Towards retrieving critical relative humidity from ground-based remote-sensing observations
Submitter:
Van Weverberg, Kwinten — Met Office
Area of research:
General Circulation and Single Column Models/Parameterizations
Journal Reference:
Science
In a Global Circulation Model (GCM), cloud should form before the grid-box-mean state becomes saturated. Therefore, assumptions about sub-grid variability in temperature and water vapour are necessary, which are typically combined in the critical relative humidity (RHcrit), the relative humidity at which cloud forms a sub-saturated GCM grid box.
Impact
For the first time, the critical relative humidity has been 'observed' using high-resolution temperature and water vapour measurements from the Raman Lidar at the Southern Great Plains Central Facility, for a variety of assumed GCM grid box sizes.
Summary
We present an exploratory study aimed at understanding whether current noise levels of lidar-retrieved temperature and water vapour are sufficiently low to obtain a reasonable estimate of RHcrit. We show that vertical profiles of RHcrit can be derived with an uncertainty of a few percent. RHcrit tends to be smallest near the boundary-layer top and seems to be insensitive to the horizontal grid spacing at the scales investigated here (30-120 km). However, larger sensitivity was found to the vertical grid spacing. RHcrit is observed to decrease by 10% as the vertical grid spacing quadruples.
By way of example, the lidar-retrieved RHcrit profiles were used to evaluate a parameterization that estimates RHcrit from variances diagnosed from the boundary-layer parameterization.
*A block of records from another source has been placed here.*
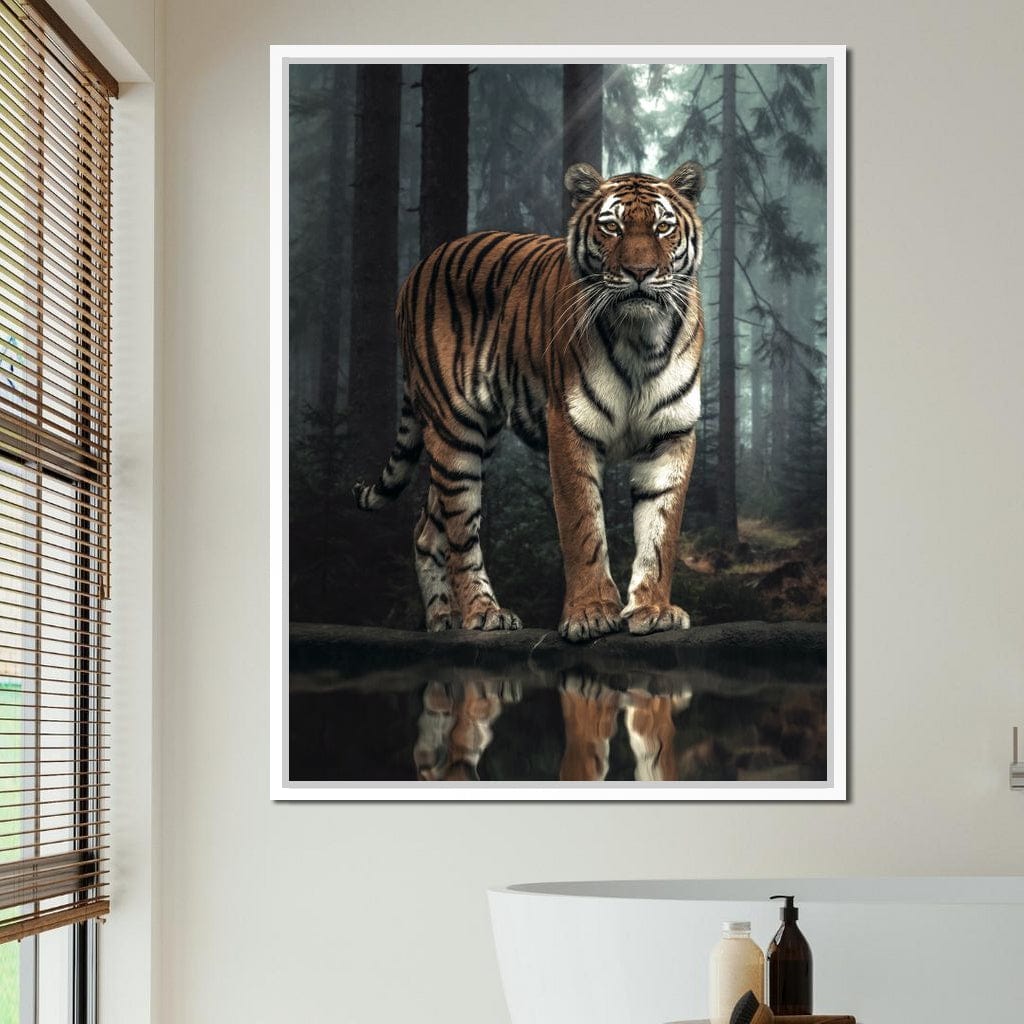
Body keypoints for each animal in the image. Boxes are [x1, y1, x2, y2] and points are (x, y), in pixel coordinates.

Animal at [354, 160, 705, 643]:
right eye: (611, 227)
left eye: (663, 227)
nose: (640, 272)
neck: (641, 338)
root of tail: (418, 267)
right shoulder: (569, 426)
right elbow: (582, 527)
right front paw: (591, 614)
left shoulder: (671, 435)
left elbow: (660, 532)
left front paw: (653, 610)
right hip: (455, 431)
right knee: (460, 532)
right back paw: (483, 614)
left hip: (476, 437)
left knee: (428, 528)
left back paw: (442, 621)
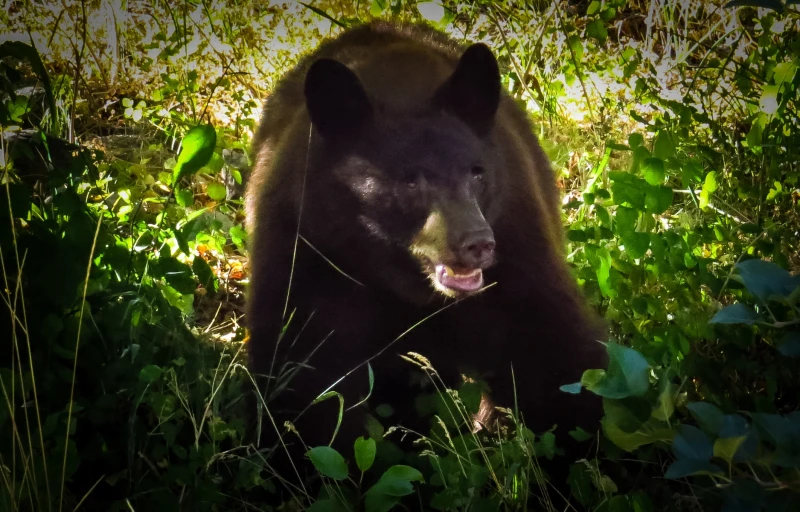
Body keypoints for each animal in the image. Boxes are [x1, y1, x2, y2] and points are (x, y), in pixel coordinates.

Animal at [244, 19, 608, 480]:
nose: (477, 243)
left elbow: (552, 353)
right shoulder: (312, 252)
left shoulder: (515, 248)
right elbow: (305, 371)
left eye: (477, 173)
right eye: (410, 181)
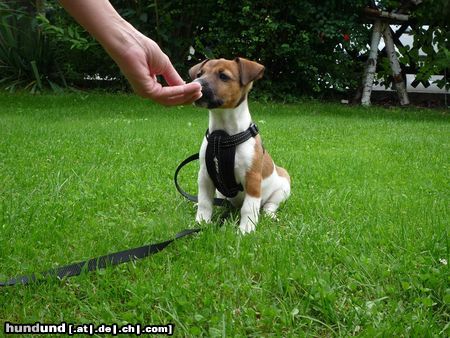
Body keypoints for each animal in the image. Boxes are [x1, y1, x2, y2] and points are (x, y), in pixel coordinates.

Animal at [188, 57, 290, 232]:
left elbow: (249, 207)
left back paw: (270, 215)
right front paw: (201, 222)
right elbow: (205, 202)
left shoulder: (252, 179)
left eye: (223, 76)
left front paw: (246, 229)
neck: (222, 138)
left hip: (282, 188)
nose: (195, 85)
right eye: (200, 74)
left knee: (269, 206)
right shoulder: (205, 176)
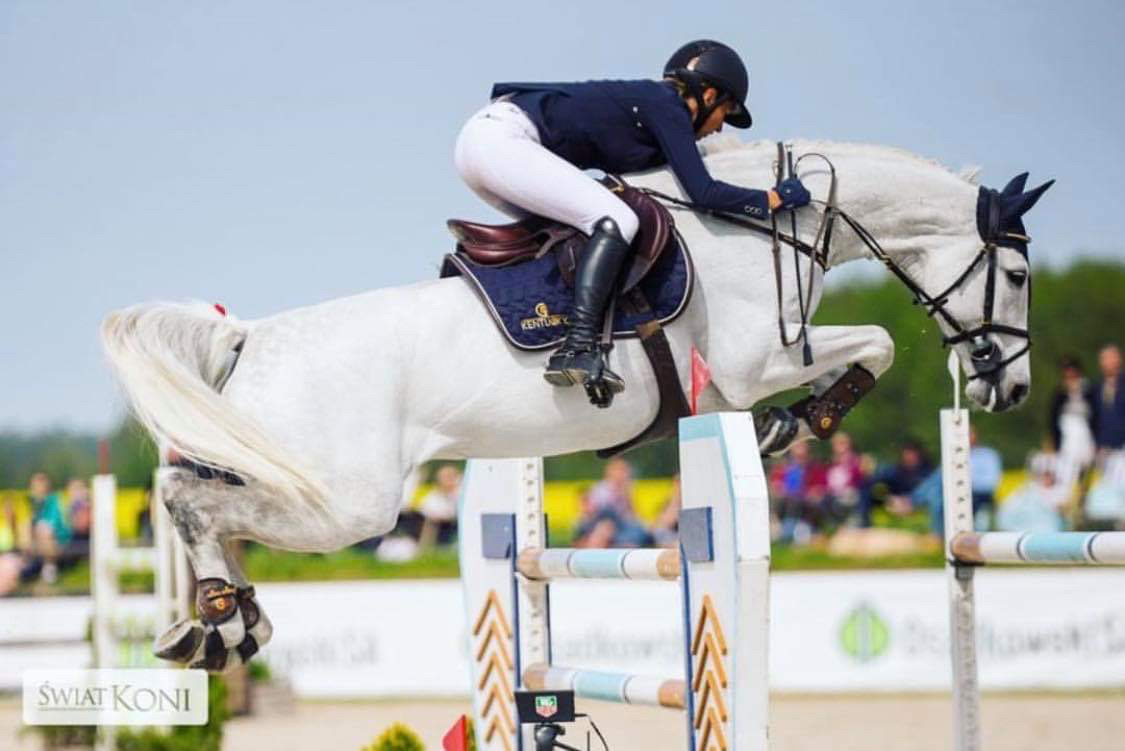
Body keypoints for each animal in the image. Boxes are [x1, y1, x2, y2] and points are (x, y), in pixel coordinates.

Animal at [100, 138, 1051, 670]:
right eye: (1015, 274)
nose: (1007, 387)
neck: (765, 227)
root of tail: (251, 335)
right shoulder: (748, 366)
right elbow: (878, 342)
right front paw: (800, 421)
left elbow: (872, 344)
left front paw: (794, 422)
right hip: (346, 503)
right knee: (190, 500)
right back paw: (219, 620)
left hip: (294, 477)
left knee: (199, 504)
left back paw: (225, 624)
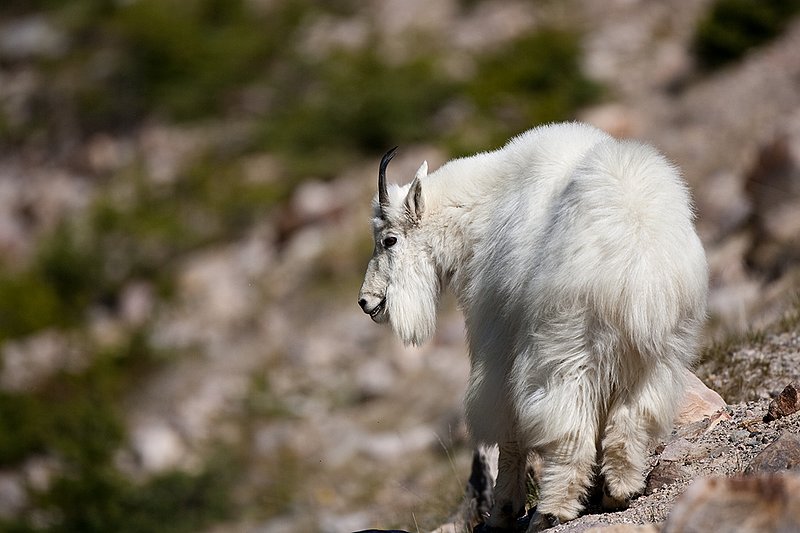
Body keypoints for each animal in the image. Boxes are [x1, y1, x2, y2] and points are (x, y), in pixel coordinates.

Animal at [358, 122, 707, 531]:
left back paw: (552, 510)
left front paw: (501, 512)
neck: (478, 212)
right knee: (634, 416)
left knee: (568, 423)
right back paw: (618, 492)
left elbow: (506, 431)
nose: (367, 302)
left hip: (566, 344)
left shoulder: (496, 340)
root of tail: (636, 253)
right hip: (659, 351)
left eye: (389, 240)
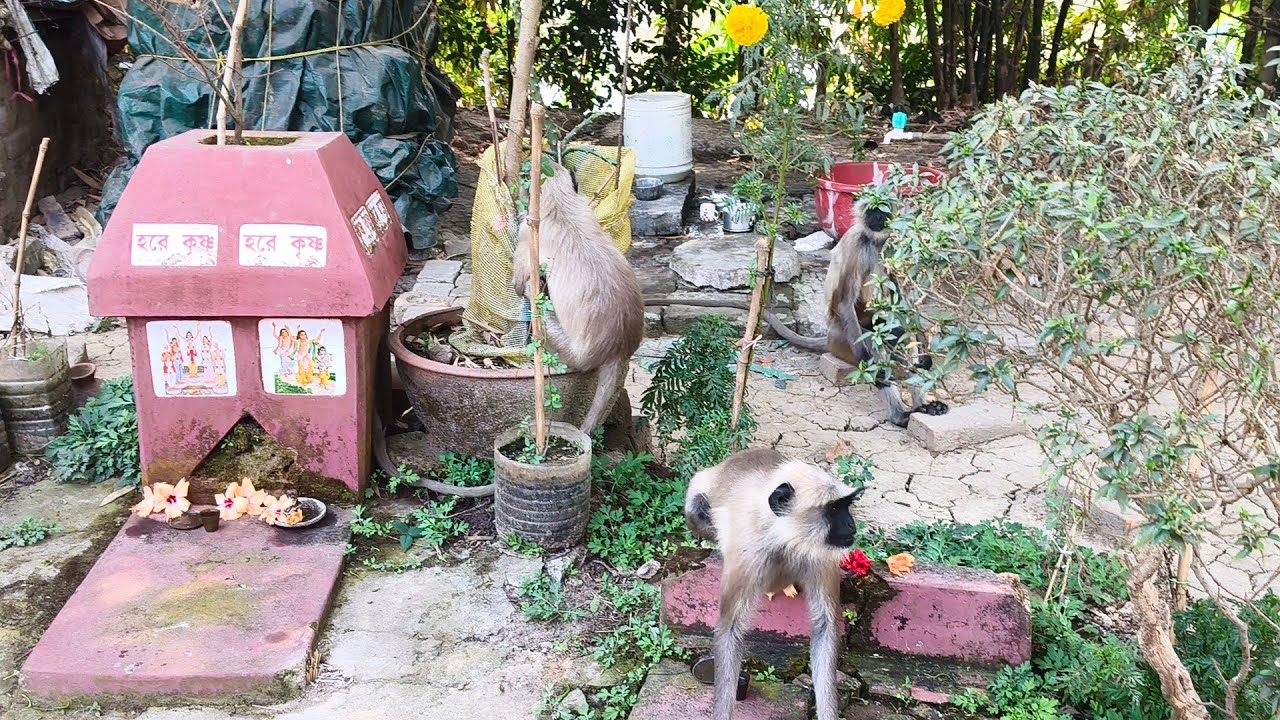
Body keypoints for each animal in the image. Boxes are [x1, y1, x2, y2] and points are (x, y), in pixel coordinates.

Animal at [511, 165, 644, 436]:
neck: (560, 207)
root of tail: (619, 348)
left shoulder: (527, 236)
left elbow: (519, 283)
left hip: (571, 351)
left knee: (536, 303)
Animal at [684, 448, 863, 720]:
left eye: (845, 506)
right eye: (833, 509)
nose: (851, 524)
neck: (784, 536)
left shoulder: (819, 555)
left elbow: (825, 626)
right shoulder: (749, 553)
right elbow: (729, 631)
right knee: (695, 509)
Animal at [824, 201, 948, 427]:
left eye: (882, 211)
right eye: (871, 211)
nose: (877, 220)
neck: (875, 240)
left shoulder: (894, 247)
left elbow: (903, 301)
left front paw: (925, 356)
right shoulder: (858, 244)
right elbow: (846, 302)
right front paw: (871, 364)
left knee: (900, 333)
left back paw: (924, 407)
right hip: (840, 340)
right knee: (875, 342)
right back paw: (900, 417)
It is shown that this parameterization overestimates RHcrit by up to 10 %, but captures the diurnal variability of RHcrit well, with lower values of RHcrit near the boundary-layer top.
While we show that the uncertainties associated with the retrievals are large, lidar observations seem promising to diagnose and evaluate a very important parameter to predict cloud fraction in climate and numerical weather prediction models.